The experts say no. If you don’t protect yourself ahead of time, you could wake up to an e-mail announcing the successful launch of your long-time-planned dream company -- and have no legal means to get back what is rightfully yours.
With start-ups predominantly using the cross-globe-reaching Internet and social networking sites to get things moving, Grant said no small business is “too small” to invest in protecting company information. He said this is the reason to have anyone you share your grand plan with sign a non-disclosure agreement (NDA), also known as a confidentiality agreement, confidential disclosure agreement (CDA), proprietary information agreement (PIA), or secrecy agreement. He said to always protect your trade secrets or confidential business information to avoid losing an idea or strategy to another company.
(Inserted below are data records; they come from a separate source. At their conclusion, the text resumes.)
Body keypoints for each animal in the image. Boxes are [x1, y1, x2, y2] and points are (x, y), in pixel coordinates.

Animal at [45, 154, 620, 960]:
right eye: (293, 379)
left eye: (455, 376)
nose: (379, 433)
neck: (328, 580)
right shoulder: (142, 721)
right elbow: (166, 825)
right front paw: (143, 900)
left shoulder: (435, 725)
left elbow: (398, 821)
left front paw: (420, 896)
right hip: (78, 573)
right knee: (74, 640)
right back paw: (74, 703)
In fact, Grant said small businesses should act like the largest companies in the world, and keep all future business plans secret until all available intellectual property protections are in place and it is time to launch to the public.
In the bigger picture, protecting brand names and logos for goods and services require trademark protection, which Campbell said can also protect your marketing advantages.
Patent law protects new inventions, products or business methods. Patents assure the full economic benefit of the invention. Campbell said to seek patent protection if it’s truly a unique or revolutionary product. “Patents can be very valuable and this is a weighty decision worthy of your time and attention,” Campbell said.
Because the Internet has become a staple in creating a successful business, protecting your domain name is as serious as any other protection rights.
“Register your main business domain name for as long as possible – 8 to 10 years if you can,” Campbell said. “You just don’t want to risk having it expire on you. It’s also a good idea to get a domain name for your personal name, helping you develop your personal brand, which stays with you regardless of where you are employed or what business you are in.”